Double Taxation Agreement Spain Malta

Both states generally provide for the usual method of credit to avoid double taxation. If the income of a resident residing in Spain is exempt from tax in Spain under the treaty, Spain can nevertheless take into account exempt income (exempt with progression) for the calculation of the amount of tax on the remaining income of that resident. Bulgaria Bulgarian tax agreements and international agreements In 2008, Malta and Spain marked 40 years since the establishment of diplomatic relations. A year later, King Juan Carlos I and Queen Sofia of Spain and the Spanish Foreign Minister travelled to Malta to strengthen their economic and social relations. During the visit, the Minister of Foreign Affairs signed a series of bilateral agreements with his Maltese counterpart after months of negotiations. The agreements covered a number of sectors, including a joint committee for Malta-Spain commercial navigation and a joint declaration on strengthening cooperation between the two ministries. This joint declaration is seen as confirmation of the excellent relations that Malta and the Kingdom of Spain have forged over the centuries. The discharge is granted in the form of a loan. In the absence of the tax treaty, double taxation subsidies remain available as a result of unilateral tax breaks for income outside Malta.

Businesses may, under certain conditions, apply for double tax relief under the foreign flat tax credit instead of other forms of double tax relief. This can be particularly advantageous in cases where foreign income has been tax-exempt or taxed at a reduced rate. Most of Malta`s double taxation conventions are based on the OECD model. Once concluded, a tax treaty becomes a law by ministerial decree and terminates all contrary provisions under Maltese tax law. Double tax breaks are possible under the relative tax treaty. For more information on Malta`s double taxation conventions, see below. Specific provisions apply to border workers in the following double taxation agreements: tax payers who qualify can benefit from double tax relief for income collected outside Malta and included in their taxable income. Successive Maltese governments have attempted to enter into double taxation agreements with major trading partners and emerging countries to stimulate the growth of international trade, including trade in financial services. To date, contracts with more than 65 countries are in effect and this policy is expected to continue in the future. The agreement between the Government of the Russian Federation and the Government of the Republic of Albania to avoid double taxation on income and capital taxes Maltese Foreign Minister Tonio Borg expressed satisfaction with the excellent bilateral relations between Malta and Spain and said that the agreements extended bilateral cooperation between the two euro area countries to a number of important sectors and activities. He said Malta and Spain shared common views on a number of issues that are important to both countries and aim to strengthen their trade relations and provide new opportunities for local investors to take advantage of the current international economic scenario. Dr Tonio Borg has agreed to continue to stimulate economic exchanges with Spain, particularly in the financial sector and in the renewable energy and pharmacy sectors.

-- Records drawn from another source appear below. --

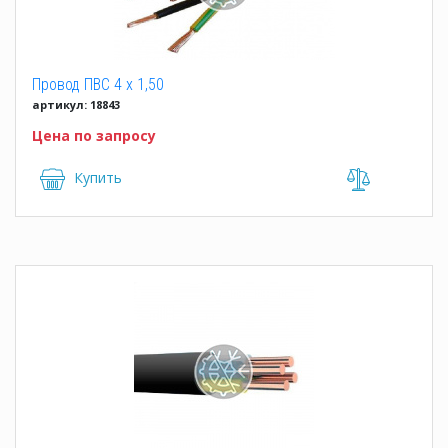
Провод ПВС 4 x 1,50
артикул: 18843
Цена по запросу
Купить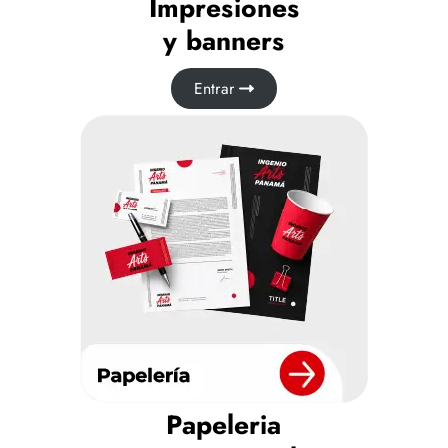
Impresiones
y banners
Entrar
Papeleria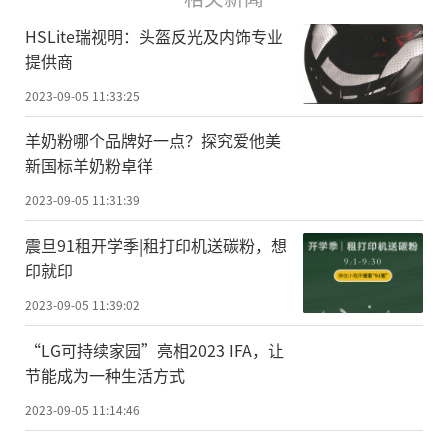
HSLite瑞视明：头盔反光及内饰专业
提供商
2023-09-05 11:33:25
羊奶粉哪个品牌好一点？探究爱他美
新国标羊奶粉卓徉
2023-09-05 11:31:39
震旦91租开学季|租打印机送碳粉，想
印就印
2023-09-05 11:39:02
“LG可持续家园”亮相2023 IFA，让
节能成为一种生活方式
2023-09-05 11:14:46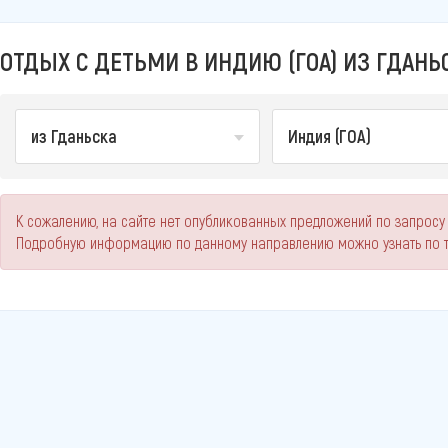
ОТДЫХ С ДЕТЬМИ В ИНДИЮ (ГОА) ИЗ ГДАНЬС
из Гданьска
Индия (ГОА)
К сожалению, на сайте нет опубликованных предложений по запросу "
Подробную информацию по данному направлению можно узнать по 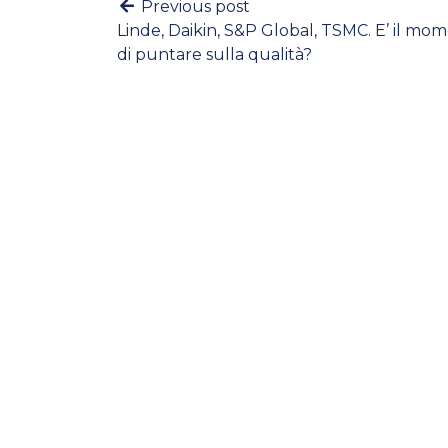
Previous post
Linde, Daikin, S&P Global, TSMC. E’ il mo
di puntare sulla qualità?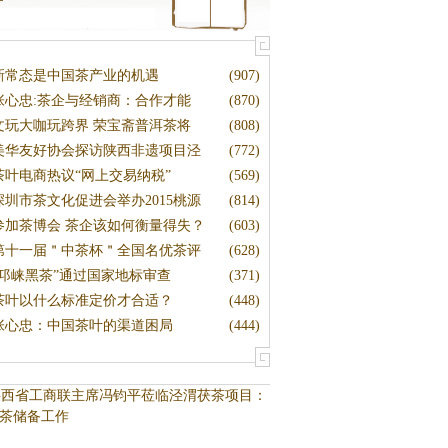
新常态是中国茶产业的机遇
(907)
张心忠:茶企与经销商：合作才能
(870)
文玩大咖玩跨界 荣宝斋普洱茶将
(808)
美华友好协会探访陕西非遗项目泾
(772)
茶叶电商热议“网上交易纳税”
(569)
深圳市茶文化促进会举办2015桃源
(814)
参加茶博会 茶企该如何衡量得失？
(603)
第十一届＂中茶杯＂全国名优茶评
(628)
“邛崃黑茶”通过国家地标审查
(371)
茶叶以什么标准定价才合适？
(448)
张心忠：中国茶叶的渠道困局
(444)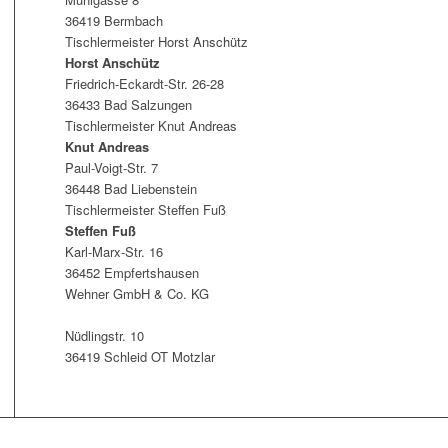
36419 Bermbach
Tischlermeister Horst Anschütz
Horst Anschütz
Friedrich-Eckardt-Str. 26-28
36433 Bad Salzungen
Tischlermeister Knut Andreas
Knut Andreas
Paul-Voigt-Str. 7
36448 Bad Liebenstein
Tischlermeister Steffen Fuß
Steffen Fuß
Karl-Marx-Str. 16
36452 Empfertshausen
Wehner GmbH & Co. KG
Nüdlingstr. 10
36419 Schleid OT Motzlar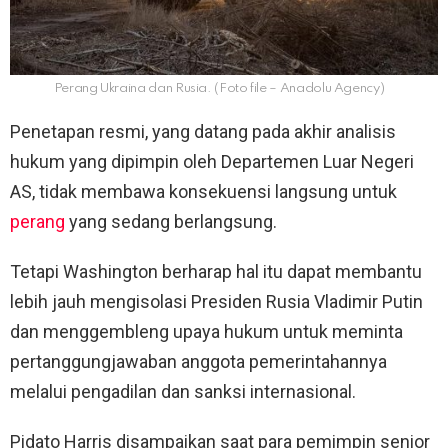
Perang Ukraina dan Rusia. (Foto file – Anadolu Agency)
Penetapan resmi, yang datang pada akhir analisis
hukum yang dipimpin oleh Departemen Luar Negeri
AS, tidak membawa konsekuensi langsung untuk
perang
yang sedang berlangsung.
Tetapi Washington berharap hal itu dapat membantu
lebih jauh mengisolasi Presiden Rusia Vladimir Putin
dan menggembleng upaya hukum untuk meminta
pertanggungjawaban anggota pemerintahannya
melalui pengadilan dan sanksi internasional.
Pidato Harris disampaikan saat para pemimpin senior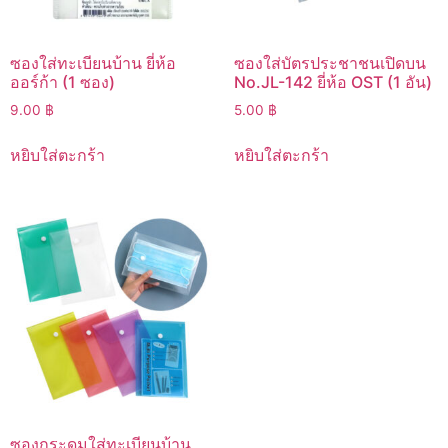
ซองใส่ทะเบียนบ้าน ยี่ห้อ
ซองใส่บัตรประชาชนเปิดบน
ออร์ก้า (1 ซอง)
No.JL-142 ยี่ห้อ OST (1 อัน)
9.00
฿
5.00
฿
หยิบใส่ตะกร้า
หยิบใส่ตะกร้า
ซองกระดุมใส่ทะเบียนบ้าน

There is a limitation of benefits under which the provisions of the art. 6 to 21 of the treaty do not apply: (i) to persons receiving special tax treatment under the laws or administrative practices of one of the states covered by the protocol; (ii) persons receiving special tax treatment from one of the two states identified as such by mutual agreement between the competent authorities. They cannot apply to the income of these persons from a resident state, nor to the shares or other rights of those persons held by such a resident.